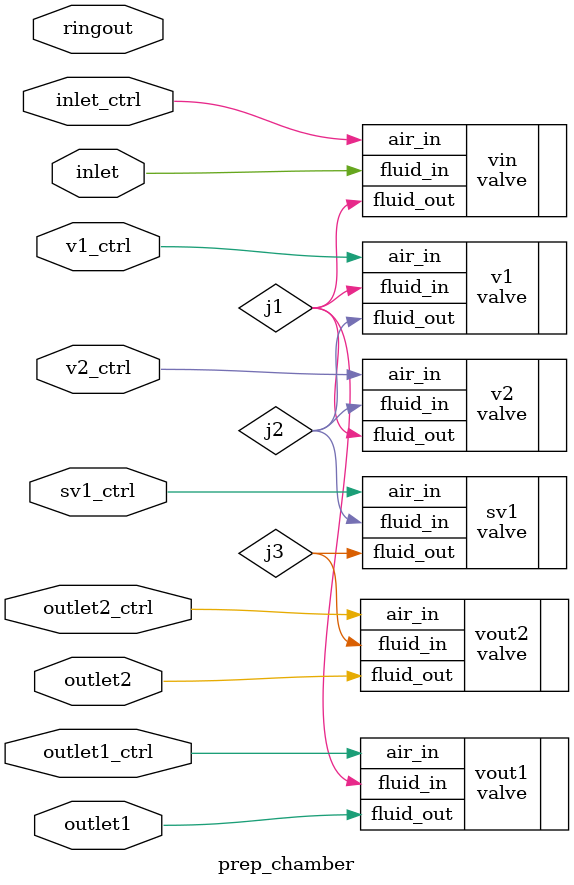
<source format=v>
module chamber(inout ring_in_ctrl,
               ring_out_ctrl, sieve_ctrl,
               collect_ctrl,
               inlet_ctrl, outlet_ctrl, bead_ctrl,
               pump1, pump2, pump3,
               inout ring_in, inlet, bead_in, outlet, collect);
  wire j1, j2, j3, j4, j5;
  valve vring_in(.fluid_in(ring_in), .fluid_out(j1), .air_in(ring_in_ctrl));
  valve vpump1(.fluid_in(j1), .fluid_out(j2), .air_in(pump1));
  valve vpump2(.fluid_in(j2), .fluid_out(j3), .air_in(pump2));
  valve vpump3(.fluid_in(j3), .fluid_out(j1), .air_in(pump3));
  valve vinlet(.fluid_in(inlet), .fluid_out(j2), .air_in(inlet_ctrl));
  valve voutlet(.fluid_in(outlet), .fluid_out(j3), .air_in(outlet_ctrl));
  valve vbead(.fluid_in(bead_in), .fluid_out(j2), .air_in(bead_ctrl));
  valve vring_out(.fluid_in(j1), .fluid_out(j4), .air_in(ring_out_ctrl));
  valve vsieve(.fluid_in(j4), .fluid_out(j5), .air_in(sieve_ctrl));
  valve vcollect(.fluid_in(j5), .fluid_out(collect), .air_in(collect_ctrl));

endmodule

module prep_chamber(inout inlet, v1_ctrl, v2_ctrl, sv1_ctrl, inlet_ctrl, outlet1_ctrl, outlet2_ctrl, inout outlet1, outlet2, ringout);
  wire j1, j2, j3;
  valve vin(.fluid_in(inlet), .fluid_out(j1), .air_in(inlet_ctrl));
  valve vout1(.fluid_in(j1), .fluid_out(outlet1), .air_in(outlet1_ctrl));
  valve vout2(.fluid_in(j3), .fluid_out(outlet2), .air_in(outlet2_ctrl));
  valve v1(.fluid_in(j1), .fluid_out(j2), .air_in(v1_ctrl));
  valve v2(.fluid_in(j2), .fluid_out(j1), .air_in(v2_ctrl));
  valve sv1(.fluid_in(j2), .fluid_out(j3), .air_in(sv1_ctrl));
endmodule

</source>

☆ ☆ ☆ ☆

__INSTRUCTIONS TO FOLLOW__:
Your copy should be the entries retyped exactly, with no images in it.

__TASK RESULT__:
<source format=v>
module chamber(inout ring_in_ctrl,
               ring_out_ctrl, sieve_ctrl,
               collect_ctrl,
               inlet_ctrl, outlet_ctrl, bead_ctrl,
               pump1, pump2, pump3,
               inout ring_in, inlet, bead_in, outlet, collect);
  wire j1, j2, j3, j4, j5;
  valve vring_in(.fluid_in(ring_in), .fluid_out(j1), .air_in(ring_in_ctrl));
  valve vpump1(.fluid_in(j1), .fluid_out(j2), .air_in(pump1));
  valve vpump2(.fluid_in(j2), .fluid_out(j3), .air_in(pump2));
  valve vpump3(.fluid_in(j3), .fluid_out(j1), .air_in(pump3));
  valve vinlet(.fluid_in(inlet), .fluid_out(j2), .air_in(inlet_ctrl));
  valve voutlet(.fluid_in(outlet), .fluid_out(j3), .air_in(outlet_ctrl));
  valve vbead(.fluid_in(bead_in), .fluid_out(j2), .air_in(bead_ctrl));
  valve vring_out(.fluid_in(j1), .fluid_out(j4), .air_in(ring_out_ctrl));
  valve vsieve(.fluid_in(j4), .fluid_out(j5), .air_in(sieve_ctrl));
  valve vcollect(.fluid_in(j5), .fluid_out(collect), .air_in(collect_ctrl));

endmodule

module prep_chamber(inout inlet, v1_ctrl, v2_ctrl, sv1_ctrl, inlet_ctrl, outlet1_ctrl, outlet2_ctrl, inout outlet1, outlet2, ringout);
  wire j1, j2, j3;
  valve vin(.fluid_in(inlet), .fluid_out(j1), .air_in(inlet_ctrl));
  valve vout1(.fluid_in(j1), .fluid_out(outlet1), .air_in(outlet1_ctrl));
  valve vout2(.fluid_in(j3), .fluid_out(outlet2), .air_in(outlet2_ctrl));
  valve v1(.fluid_in(j1), .fluid_out(j2), .air_in(v1_ctrl));
  valve v2(.fluid_in(j2), .fluid_out(j1), .air_in(v2_ctrl));
  valve sv1(.fluid_in(j2), .fluid_out(j3), .air_in(sv1_ctrl));
endmodule

</source>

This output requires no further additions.